──────── DATASET SECTION ────────

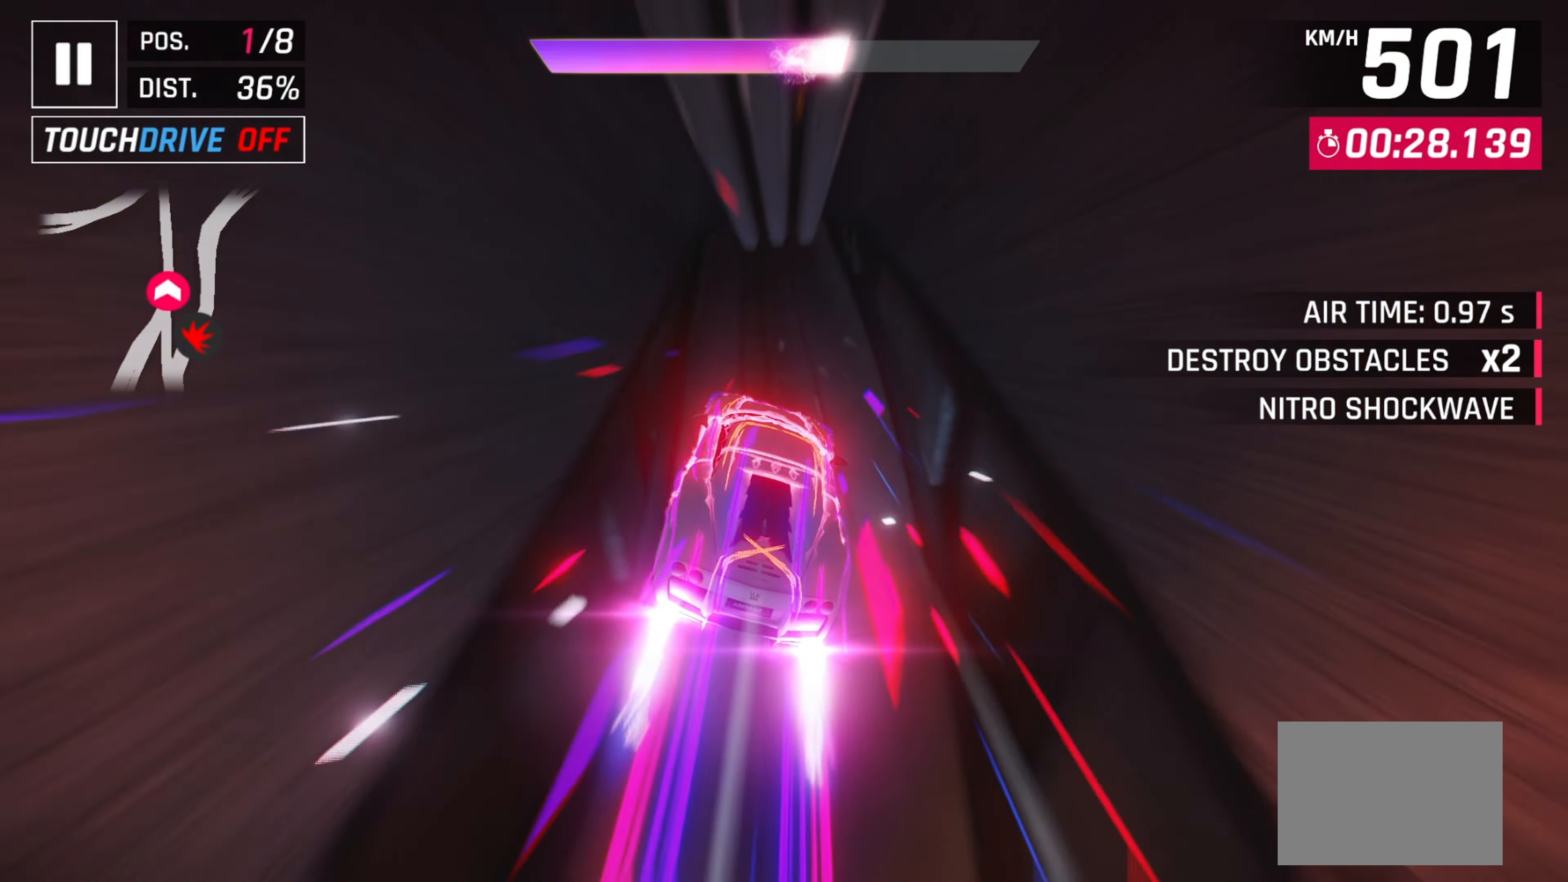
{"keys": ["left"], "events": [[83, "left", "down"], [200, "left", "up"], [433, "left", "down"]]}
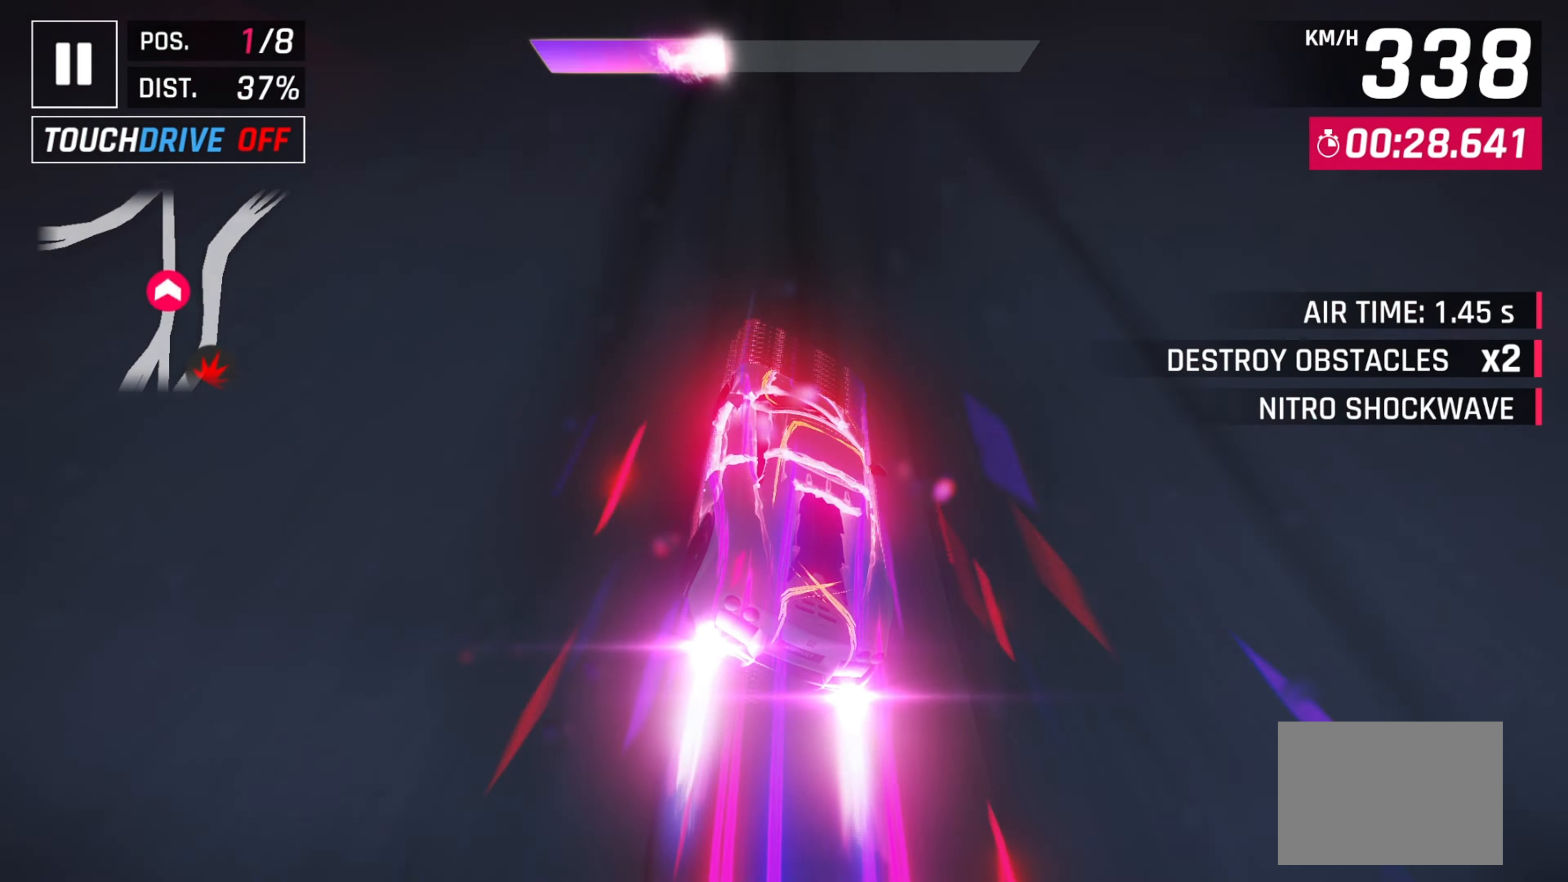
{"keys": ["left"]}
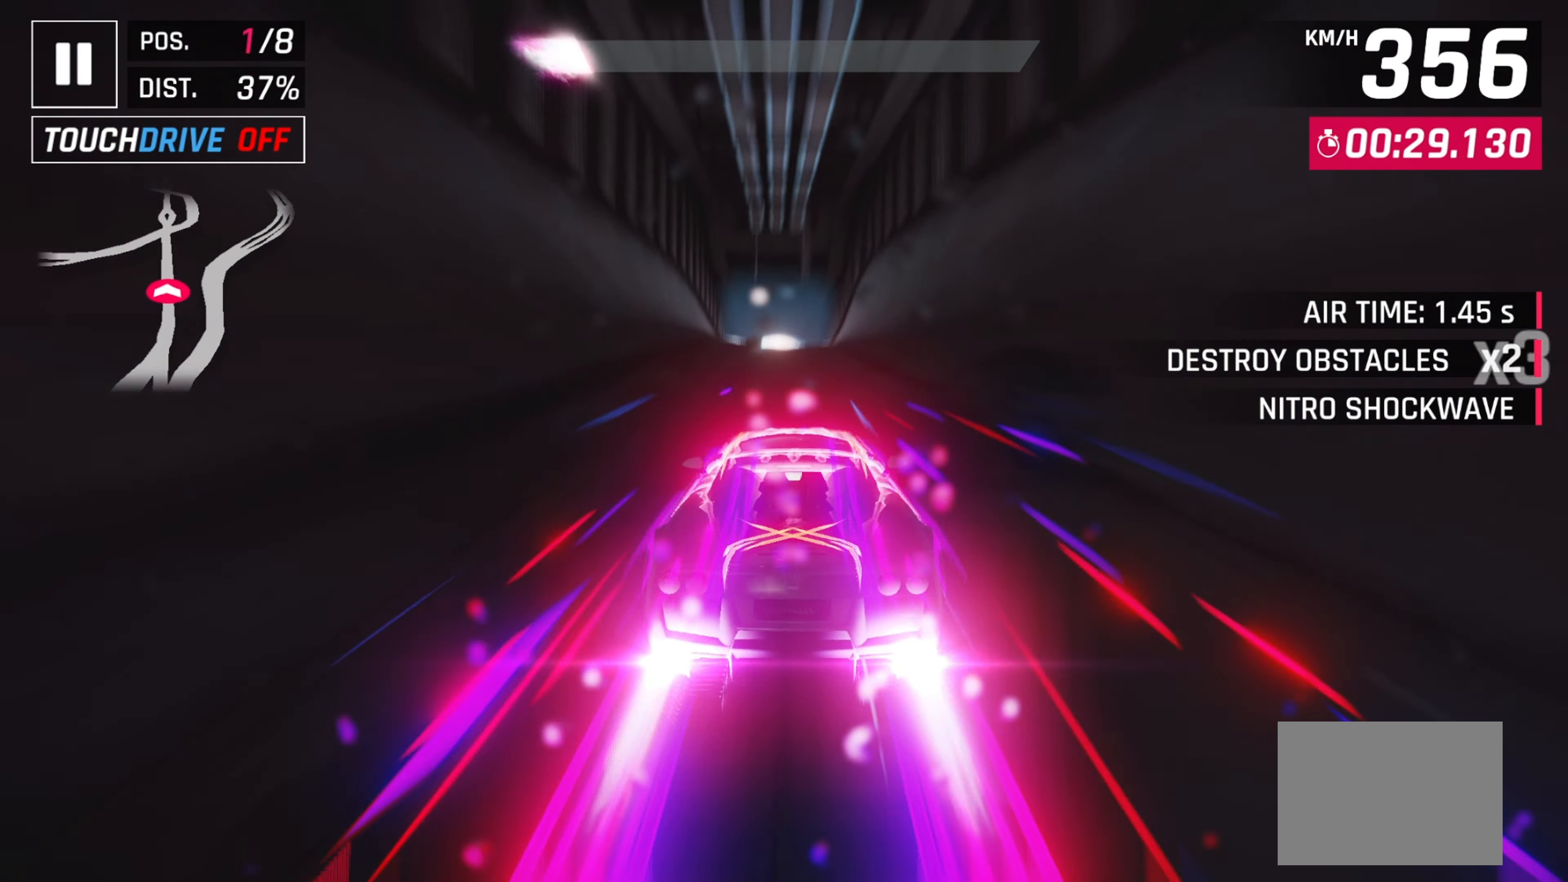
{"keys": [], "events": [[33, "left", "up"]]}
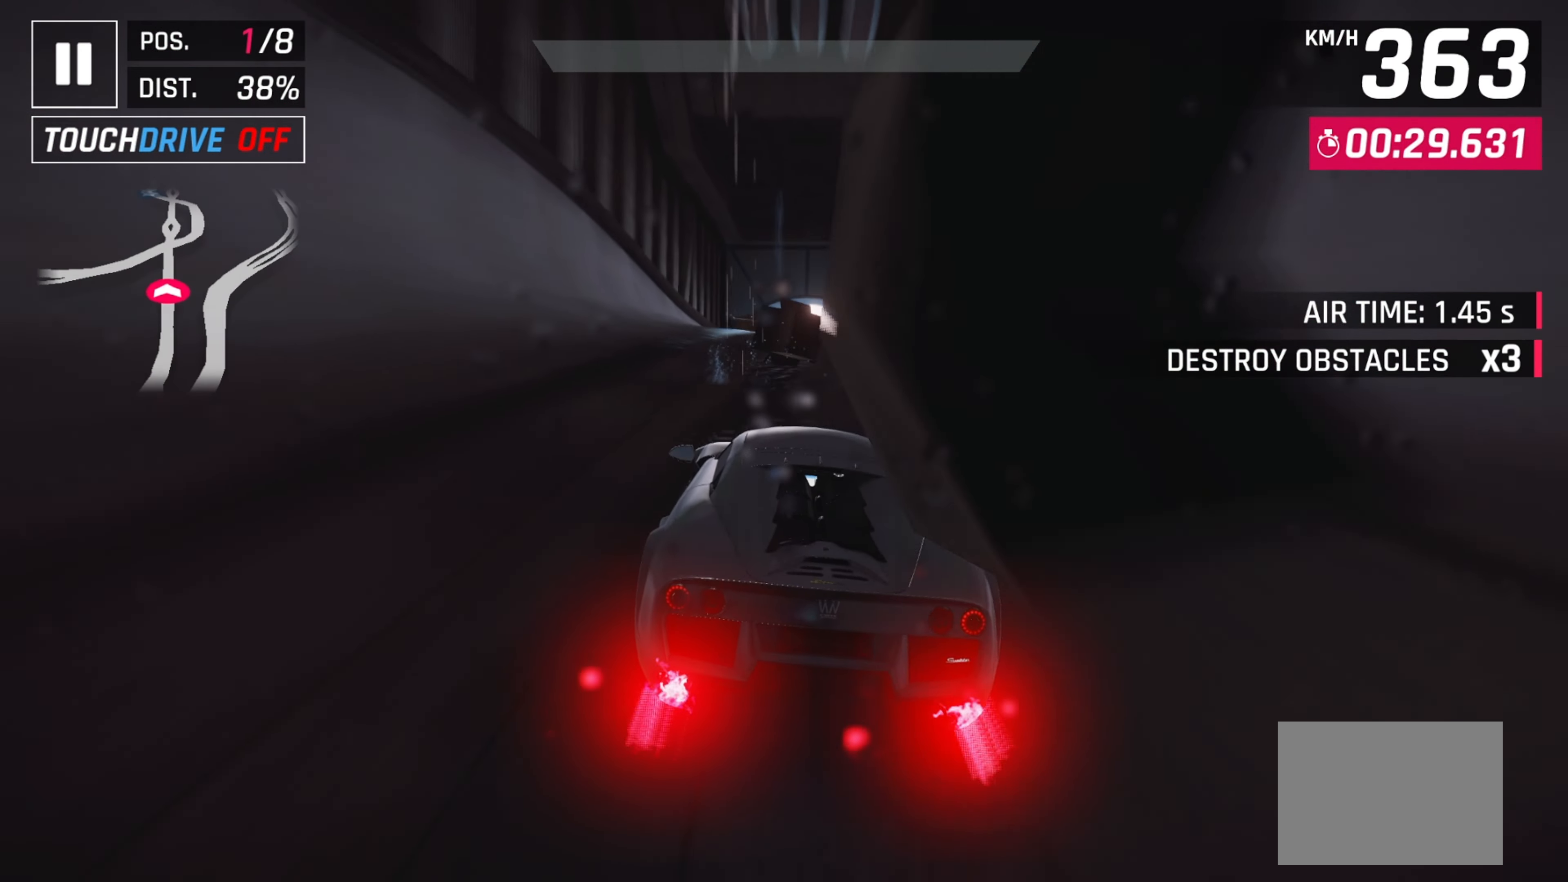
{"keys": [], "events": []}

────────

TASK DETAILS: What lines of the material above include "events"? Copy each one.

FINISHED TASK:
{"keys": ["left"], "events": [[83, "left", "down"], [200, "left", "up"], [433, "left", "down"]]}
{"keys": [], "events": [[33, "left", "up"]]}
{"keys": [], "events": []}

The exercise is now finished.